* _Data under study_:
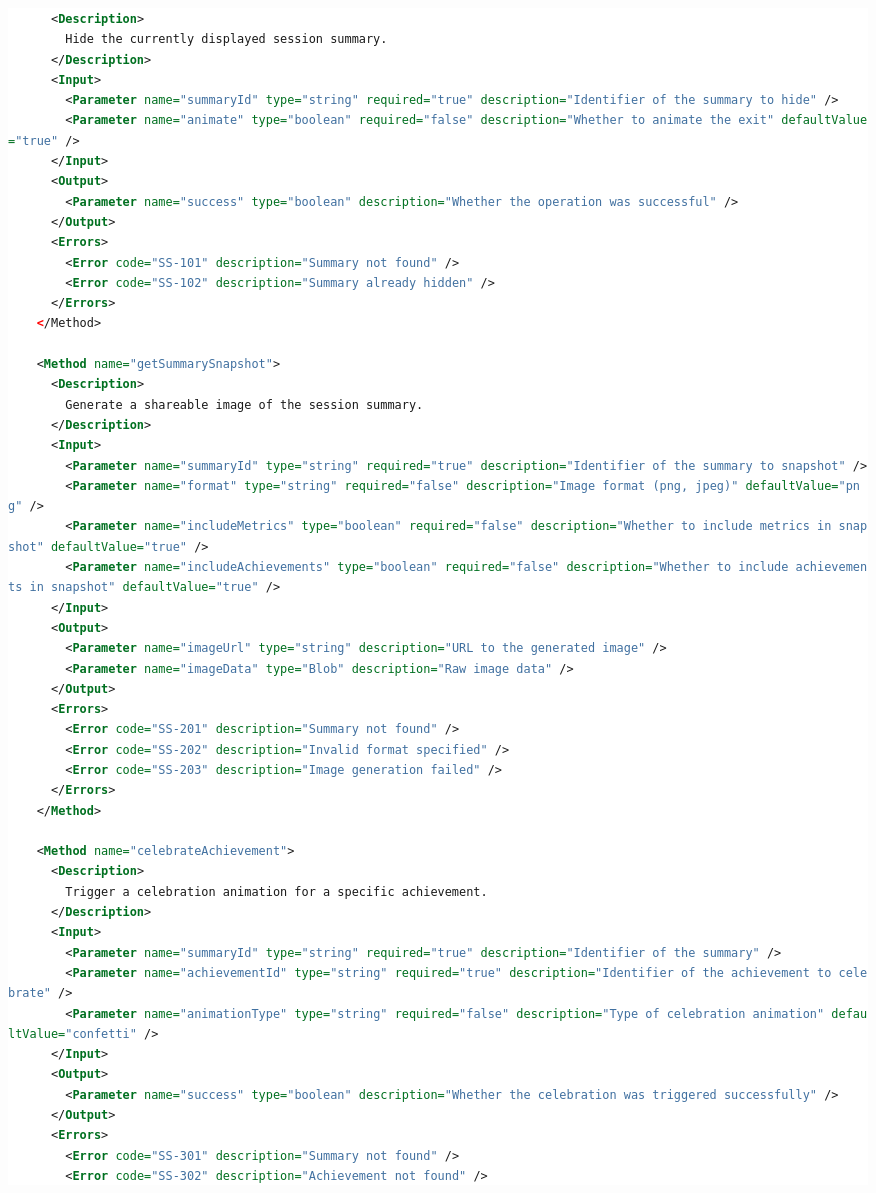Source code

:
 ```xml
      <Description>
        Hide the currently displayed session summary.
      </Description>
      <Input>
        <Parameter name="summaryId" type="string" required="true" description="Identifier of the summary to hide" />
        <Parameter name="animate" type="boolean" required="false" description="Whether to animate the exit" defaultValue="true" />
      </Input>
      <Output>
        <Parameter name="success" type="boolean" description="Whether the operation was successful" />
      </Output>
      <Errors>
        <Error code="SS-101" description="Summary not found" />
        <Error code="SS-102" description="Summary already hidden" />
      </Errors>
    </Method>
    
    <Method name="getSummarySnapshot">
      <Description>
        Generate a shareable image of the session summary.
      </Description>
      <Input>
        <Parameter name="summaryId" type="string" required="true" description="Identifier of the summary to snapshot" />
        <Parameter name="format" type="string" required="false" description="Image format (png, jpeg)" defaultValue="png" />
        <Parameter name="includeMetrics" type="boolean" required="false" description="Whether to include metrics in snapshot" defaultValue="true" />
        <Parameter name="includeAchievements" type="boolean" required="false" description="Whether to include achievements in snapshot" defaultValue="true" />
      </Input>
      <Output>
        <Parameter name="imageUrl" type="string" description="URL to the generated image" />
        <Parameter name="imageData" type="Blob" description="Raw image data" />
      </Output>
      <Errors>
        <Error code="SS-201" description="Summary not found" />
        <Error code="SS-202" description="Invalid format specified" />
        <Error code="SS-203" description="Image generation failed" />
      </Errors>
    </Method>
    
    <Method name="celebrateAchievement">
      <Description>
        Trigger a celebration animation for a specific achievement.
      </Description>
      <Input>
        <Parameter name="summaryId" type="string" required="true" description="Identifier of the summary" />
        <Parameter name="achievementId" type="string" required="true" description="Identifier of the achievement to celebrate" />
        <Parameter name="animationType" type="string" required="false" description="Type of celebration animation" defaultValue="confetti" />
      </Input>
      <Output>
        <Parameter name="success" type="boolean" description="Whether the celebration was triggered successfully" />
      </Output>
      <Errors>
        <Error code="SS-301" description="Summary not found" />
        <Error code="SS-302" description="Achievement not found" />
```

* _Task_: Lines that contain "Method" should be pulled from the entries above and reported.

* _Answer section_:
    </Method>
    <Method name="getSummarySnapshot">
    </Method>
    <Method name="celebrateAchievement">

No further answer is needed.